Rosenfeld has led acquisitions including the $7.8 billion purchase of Paris-based Groupe Danone SA’s cookie unit to reshape the world’s second-biggest food company through international growth. Kraft is based in Northfield, Illinois.
Rosenfeld will speak at the University of Toronto on “Leading Transformational Change” later today, according to the Rotman School of Management’s Web site.

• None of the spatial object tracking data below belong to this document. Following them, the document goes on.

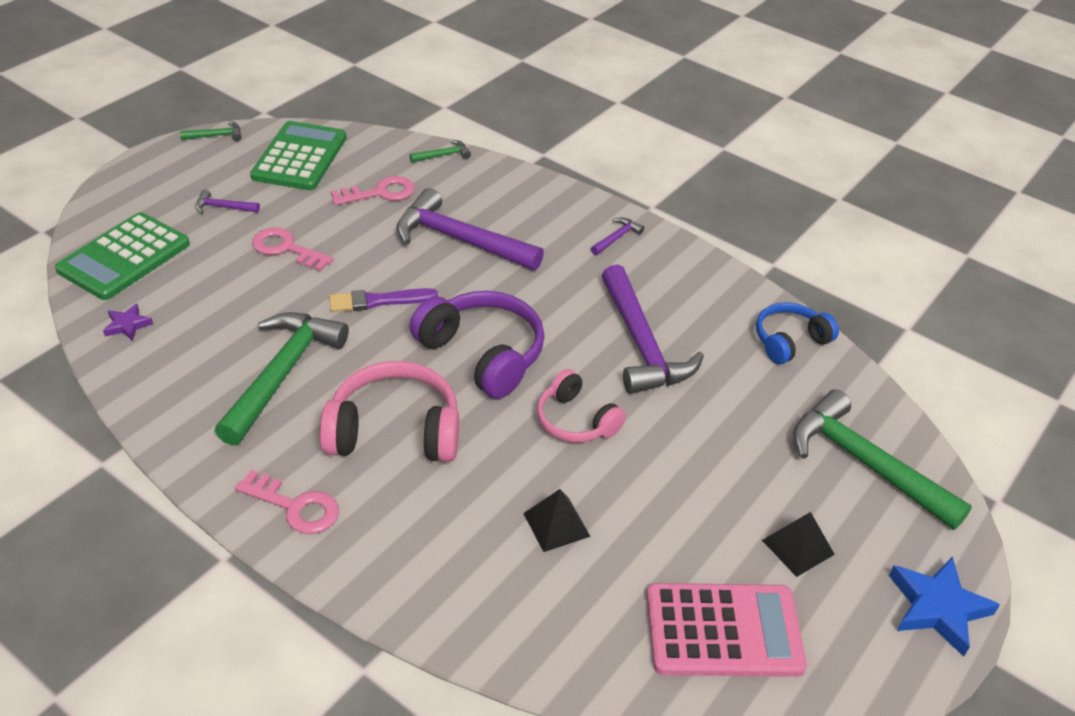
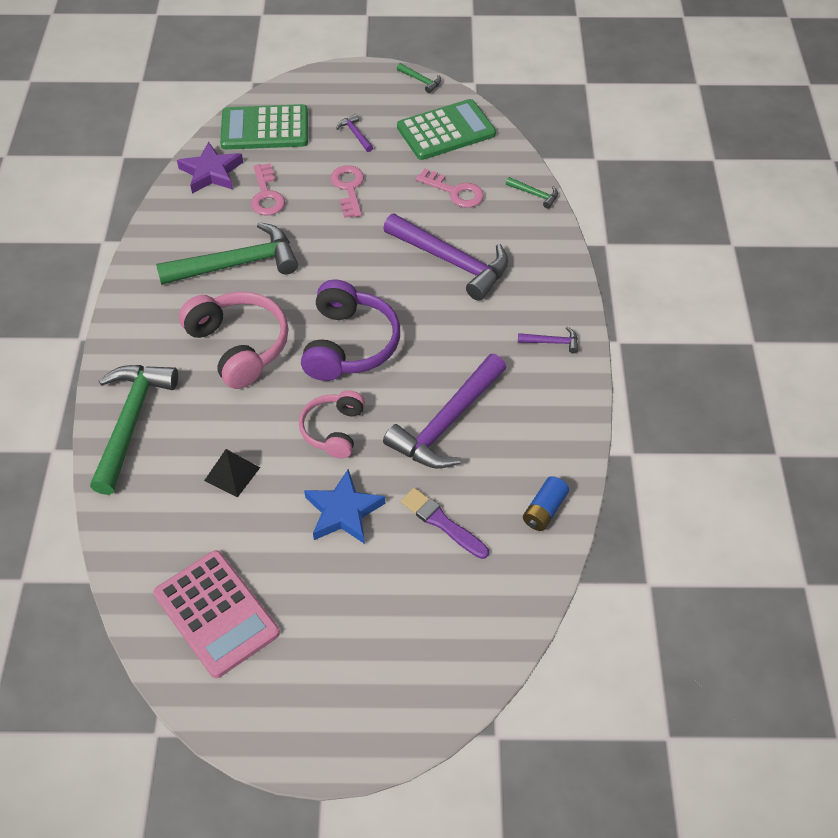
camera: 55 degrees right, 10 degrees up
purple star [103,304,153,341] -> purple star [177,142,243,194], size x1.84
pink key [235,470,339,534] -> pink key moved to [251,163,285,216]
purple brush [329,288,438,312] -> purple brush moved to [401,488,489,559]
purple hammer [396,188,544,271] -> purple hammer turned 135 degrees clockwise [383,214,508,301]
blue headphones [756,302,839,364] -> blue battery [523,476,569,531]
black pyramid [762,512,835,577] -> none
green hammer [793,389,972,530] -> green hammer moved to [90,365,178,495]
blue star [889,556,1000,657] -> blue star moved to [304,469,385,544]

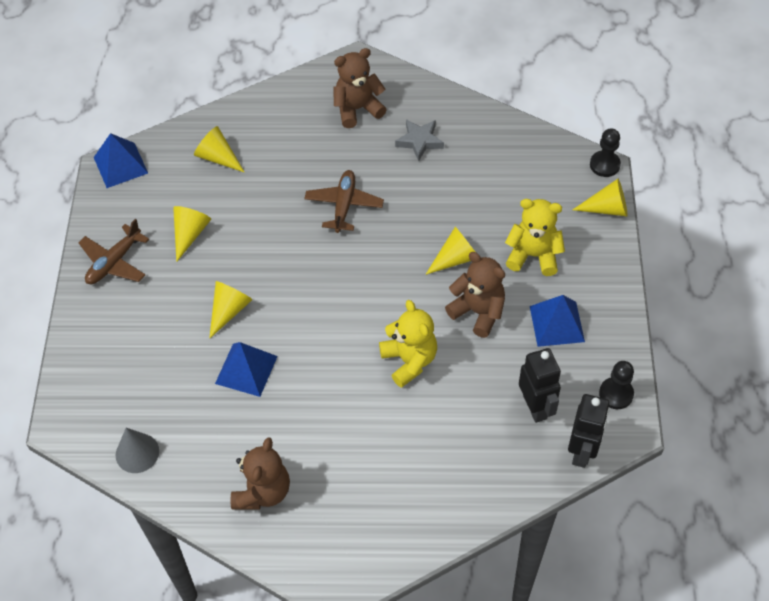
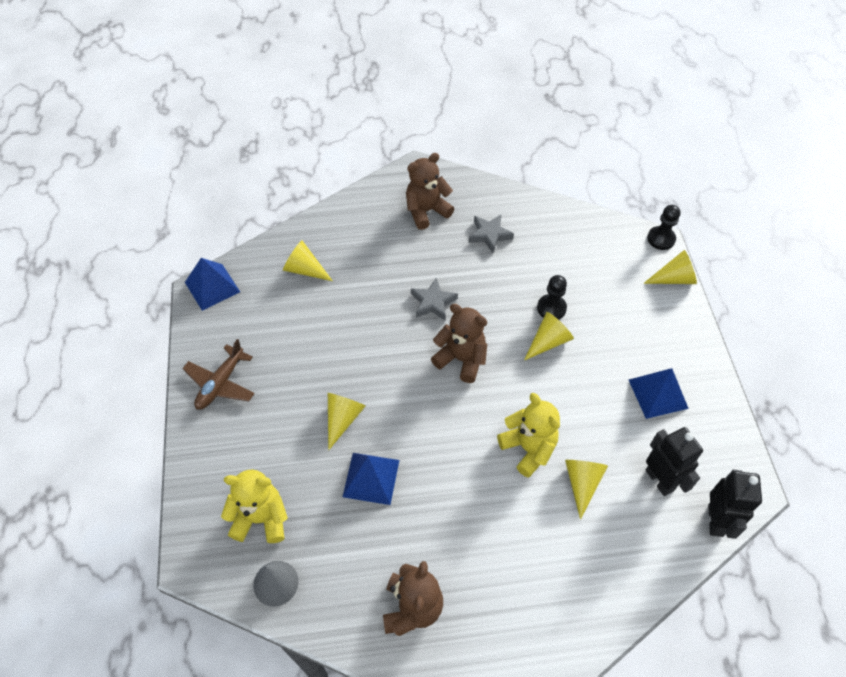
camera: 10 degrees left, 0 degrees up
yellow cone [173,206,211,262] -> yellow cone moved to [565,460,608,520]
brown plane [304,170,384,233] -> grey star [411,278,458,321]
brown teddy bear [445,252,505,338] -> brown teddy bear moved to [431,304,487,383]
yellow teddy bear [505,199,565,276] -> yellow teddy bear moved to [221,469,288,543]
black pawn [599,361,634,409] -> black pawn moved to [537,275,567,320]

Cadbury Chief Executive Officer Todd Stitzer is speaking at a Sanford C. Bernstein analyst conference in London on Wednesday, Sept. 16, where according to the Financial Times, he’ll lay out his strategy to keep the company independent.
Cadbury investors including Mario Gabelli, who runs Rye, New-York-based Gamco Asset Management Inc., said she’ll have to improve her offer to win their support
Raise Offer?
Lisa Gibbons, Kraft’s director of communications, declined to comment on the letter or confirm its receipt.
Cadbury’s four-year restructuring aims to increase the operating margin, a gauge of profitability, to a “mid-teens” percentage from 10 percent in June 2007. Under the program Stitzer plans to close 15 percent of all factories and cull staff globally.
The company has “a clear set of targets” and “a track record of delivery accepted by the market,” Carr said. “We have the scale, capabilities and resource to deliver on our commitments to shareholders.”